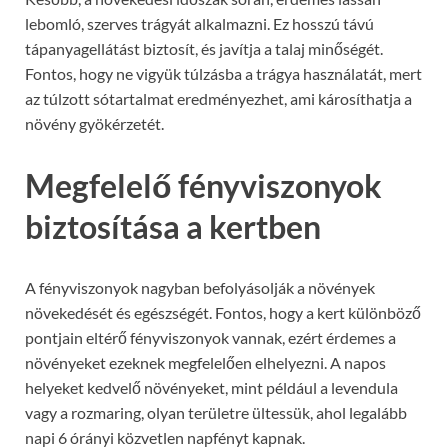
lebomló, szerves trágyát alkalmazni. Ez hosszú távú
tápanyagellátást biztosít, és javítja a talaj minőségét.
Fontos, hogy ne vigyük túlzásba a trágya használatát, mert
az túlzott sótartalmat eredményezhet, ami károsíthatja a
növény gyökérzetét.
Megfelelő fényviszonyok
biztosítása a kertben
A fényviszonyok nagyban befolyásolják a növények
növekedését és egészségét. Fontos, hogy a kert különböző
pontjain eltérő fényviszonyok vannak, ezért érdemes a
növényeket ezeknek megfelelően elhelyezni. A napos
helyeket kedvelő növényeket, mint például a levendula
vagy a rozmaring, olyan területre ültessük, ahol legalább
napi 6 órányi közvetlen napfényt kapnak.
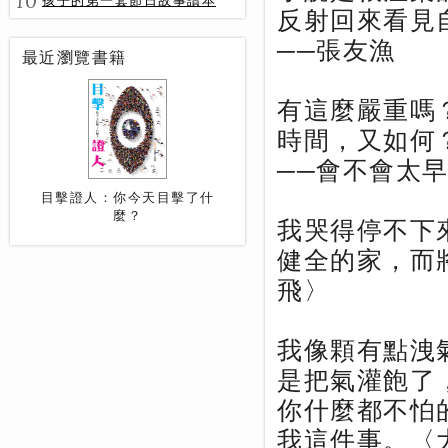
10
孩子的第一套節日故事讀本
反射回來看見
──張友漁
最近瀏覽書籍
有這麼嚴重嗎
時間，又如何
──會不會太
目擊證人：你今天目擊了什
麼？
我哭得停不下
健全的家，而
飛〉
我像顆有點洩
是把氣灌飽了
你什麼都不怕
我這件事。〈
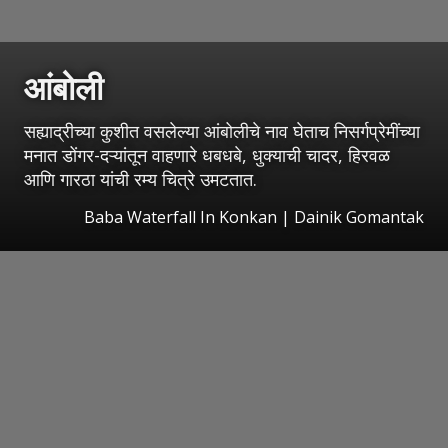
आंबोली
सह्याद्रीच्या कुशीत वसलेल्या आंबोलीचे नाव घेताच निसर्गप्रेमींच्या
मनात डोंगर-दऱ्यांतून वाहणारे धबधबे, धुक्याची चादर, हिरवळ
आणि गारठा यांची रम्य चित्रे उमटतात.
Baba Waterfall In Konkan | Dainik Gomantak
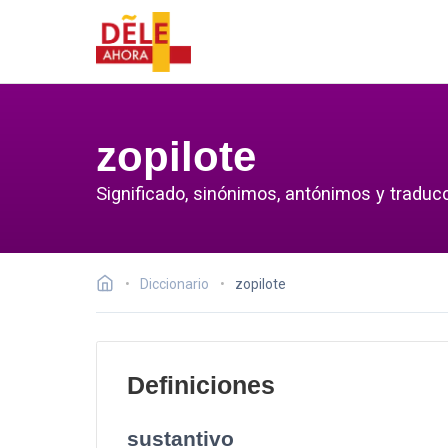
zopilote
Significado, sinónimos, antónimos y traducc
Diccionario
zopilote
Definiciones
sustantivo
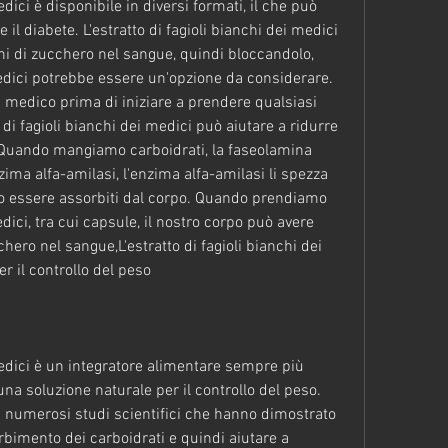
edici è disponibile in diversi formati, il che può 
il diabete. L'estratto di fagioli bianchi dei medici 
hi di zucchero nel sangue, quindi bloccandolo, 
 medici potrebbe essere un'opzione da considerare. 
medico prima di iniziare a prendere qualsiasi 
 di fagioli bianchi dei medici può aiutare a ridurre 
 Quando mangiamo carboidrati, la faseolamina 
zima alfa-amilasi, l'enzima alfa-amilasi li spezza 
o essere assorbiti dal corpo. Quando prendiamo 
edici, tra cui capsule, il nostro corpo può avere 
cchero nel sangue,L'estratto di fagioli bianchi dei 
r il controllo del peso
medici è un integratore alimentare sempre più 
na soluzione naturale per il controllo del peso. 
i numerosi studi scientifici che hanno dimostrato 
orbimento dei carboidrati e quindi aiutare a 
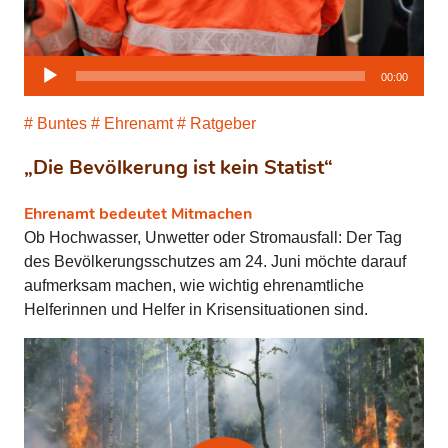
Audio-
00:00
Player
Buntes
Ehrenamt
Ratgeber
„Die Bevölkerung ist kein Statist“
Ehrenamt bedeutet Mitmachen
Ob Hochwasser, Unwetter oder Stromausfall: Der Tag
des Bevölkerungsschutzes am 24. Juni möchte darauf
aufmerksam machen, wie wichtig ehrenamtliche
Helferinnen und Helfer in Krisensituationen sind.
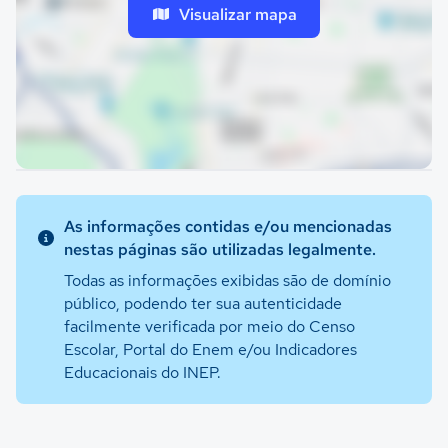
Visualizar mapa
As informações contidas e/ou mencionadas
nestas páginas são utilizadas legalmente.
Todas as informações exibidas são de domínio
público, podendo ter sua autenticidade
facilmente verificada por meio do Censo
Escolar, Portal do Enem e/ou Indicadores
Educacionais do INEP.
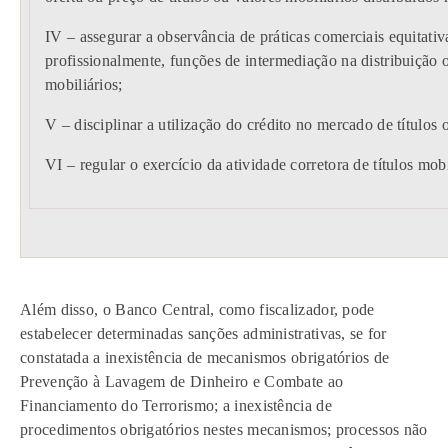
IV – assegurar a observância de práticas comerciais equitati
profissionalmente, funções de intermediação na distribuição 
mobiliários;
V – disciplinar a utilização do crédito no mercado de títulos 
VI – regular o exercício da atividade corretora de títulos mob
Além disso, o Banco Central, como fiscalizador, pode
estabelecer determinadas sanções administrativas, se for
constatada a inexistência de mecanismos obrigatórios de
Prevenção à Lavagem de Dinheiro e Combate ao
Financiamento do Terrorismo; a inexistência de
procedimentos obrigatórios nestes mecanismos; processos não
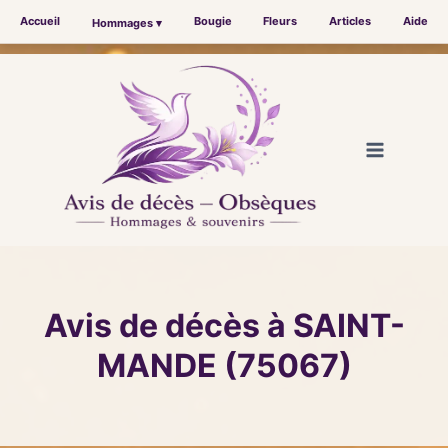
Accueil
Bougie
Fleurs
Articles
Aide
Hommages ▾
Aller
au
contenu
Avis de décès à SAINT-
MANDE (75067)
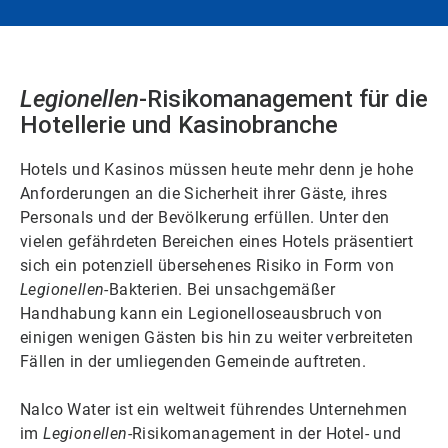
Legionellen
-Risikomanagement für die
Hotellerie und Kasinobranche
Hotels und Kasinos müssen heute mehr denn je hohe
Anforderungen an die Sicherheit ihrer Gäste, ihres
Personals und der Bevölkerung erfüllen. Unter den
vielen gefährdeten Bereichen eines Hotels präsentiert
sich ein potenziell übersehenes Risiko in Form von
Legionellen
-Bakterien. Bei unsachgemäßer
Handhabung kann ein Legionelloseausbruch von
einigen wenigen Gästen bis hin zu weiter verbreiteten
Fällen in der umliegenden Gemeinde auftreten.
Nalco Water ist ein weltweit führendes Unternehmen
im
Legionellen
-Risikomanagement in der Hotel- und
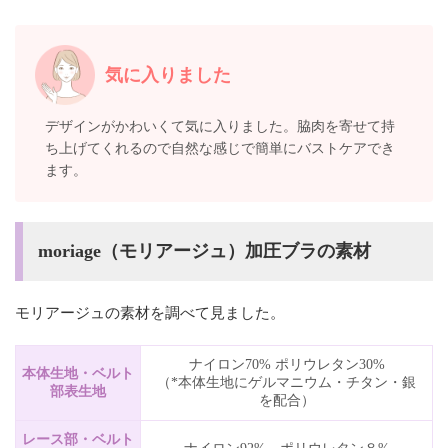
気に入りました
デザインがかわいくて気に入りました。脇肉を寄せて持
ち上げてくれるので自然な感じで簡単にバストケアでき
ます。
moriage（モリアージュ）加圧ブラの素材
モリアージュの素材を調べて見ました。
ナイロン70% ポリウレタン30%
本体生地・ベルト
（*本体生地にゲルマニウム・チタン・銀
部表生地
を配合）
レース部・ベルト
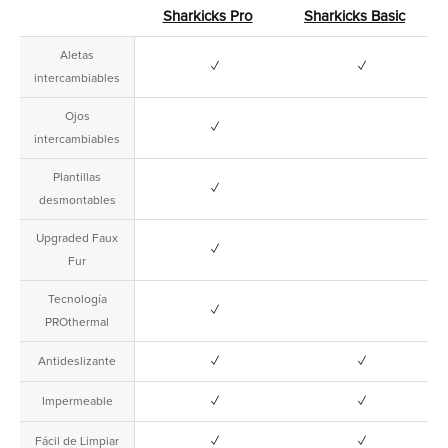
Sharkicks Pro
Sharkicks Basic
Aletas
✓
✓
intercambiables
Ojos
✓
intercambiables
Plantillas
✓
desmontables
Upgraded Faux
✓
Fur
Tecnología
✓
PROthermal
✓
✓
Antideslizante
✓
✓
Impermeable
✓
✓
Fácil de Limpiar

━━━━

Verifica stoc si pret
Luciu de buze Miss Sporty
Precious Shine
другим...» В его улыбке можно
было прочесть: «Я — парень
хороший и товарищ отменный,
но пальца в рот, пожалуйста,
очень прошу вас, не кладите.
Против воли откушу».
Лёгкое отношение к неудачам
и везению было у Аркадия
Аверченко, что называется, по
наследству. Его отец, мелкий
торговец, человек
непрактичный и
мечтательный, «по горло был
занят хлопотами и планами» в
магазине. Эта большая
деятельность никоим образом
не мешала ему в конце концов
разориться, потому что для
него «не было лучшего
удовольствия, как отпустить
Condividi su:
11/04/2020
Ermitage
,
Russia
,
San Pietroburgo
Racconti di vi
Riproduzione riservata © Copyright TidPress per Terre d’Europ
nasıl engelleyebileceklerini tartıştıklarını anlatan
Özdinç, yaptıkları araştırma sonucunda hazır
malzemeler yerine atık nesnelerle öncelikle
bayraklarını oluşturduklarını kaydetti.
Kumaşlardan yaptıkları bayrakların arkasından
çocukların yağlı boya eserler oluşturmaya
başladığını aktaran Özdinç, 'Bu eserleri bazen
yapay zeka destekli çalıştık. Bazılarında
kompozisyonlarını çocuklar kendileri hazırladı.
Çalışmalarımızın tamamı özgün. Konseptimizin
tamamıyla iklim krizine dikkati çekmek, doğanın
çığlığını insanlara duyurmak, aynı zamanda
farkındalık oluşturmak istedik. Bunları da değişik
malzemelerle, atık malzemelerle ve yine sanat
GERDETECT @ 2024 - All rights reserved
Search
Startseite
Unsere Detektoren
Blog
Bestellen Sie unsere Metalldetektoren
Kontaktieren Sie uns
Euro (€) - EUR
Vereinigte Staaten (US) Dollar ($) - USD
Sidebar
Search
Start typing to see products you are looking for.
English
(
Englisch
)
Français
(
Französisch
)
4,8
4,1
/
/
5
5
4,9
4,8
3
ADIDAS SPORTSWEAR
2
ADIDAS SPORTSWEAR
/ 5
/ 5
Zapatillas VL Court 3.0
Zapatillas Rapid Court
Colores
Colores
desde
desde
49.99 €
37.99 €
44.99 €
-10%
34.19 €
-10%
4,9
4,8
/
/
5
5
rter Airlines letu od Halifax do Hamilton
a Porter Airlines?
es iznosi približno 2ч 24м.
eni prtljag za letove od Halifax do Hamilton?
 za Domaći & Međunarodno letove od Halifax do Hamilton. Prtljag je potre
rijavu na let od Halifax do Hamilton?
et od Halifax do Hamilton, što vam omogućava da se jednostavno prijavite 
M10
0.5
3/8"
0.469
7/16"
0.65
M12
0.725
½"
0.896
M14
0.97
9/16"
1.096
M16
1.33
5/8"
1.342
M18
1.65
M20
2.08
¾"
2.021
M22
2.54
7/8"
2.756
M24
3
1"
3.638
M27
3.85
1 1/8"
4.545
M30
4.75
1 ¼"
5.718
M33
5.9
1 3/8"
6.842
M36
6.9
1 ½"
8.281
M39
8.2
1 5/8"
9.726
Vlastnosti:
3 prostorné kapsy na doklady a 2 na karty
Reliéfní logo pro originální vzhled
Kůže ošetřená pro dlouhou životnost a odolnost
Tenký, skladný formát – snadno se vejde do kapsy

━━━━

Görev yönergesi: Kayıtlarda "Visualizar mapa" ifadesini içeren satırla başlayıp "Educacionais do INEP." ifadesini içeren satırla biten kısmı, iki uç satırı da dahil ederek hiçbir şeyi değiştirmeden satır satır yazın.

Yanıt:
Visualizar mapa
As informações contidas e/ou mencionadas
nestas páginas são utilizadas legalmente.
Todas as informações exibidas são de domínio
público, podendo ter sua autenticidade
facilmente verificada por meio do Censo
Escolar, Portal do Enem e/ou Indicadores
Educacionais do INEP.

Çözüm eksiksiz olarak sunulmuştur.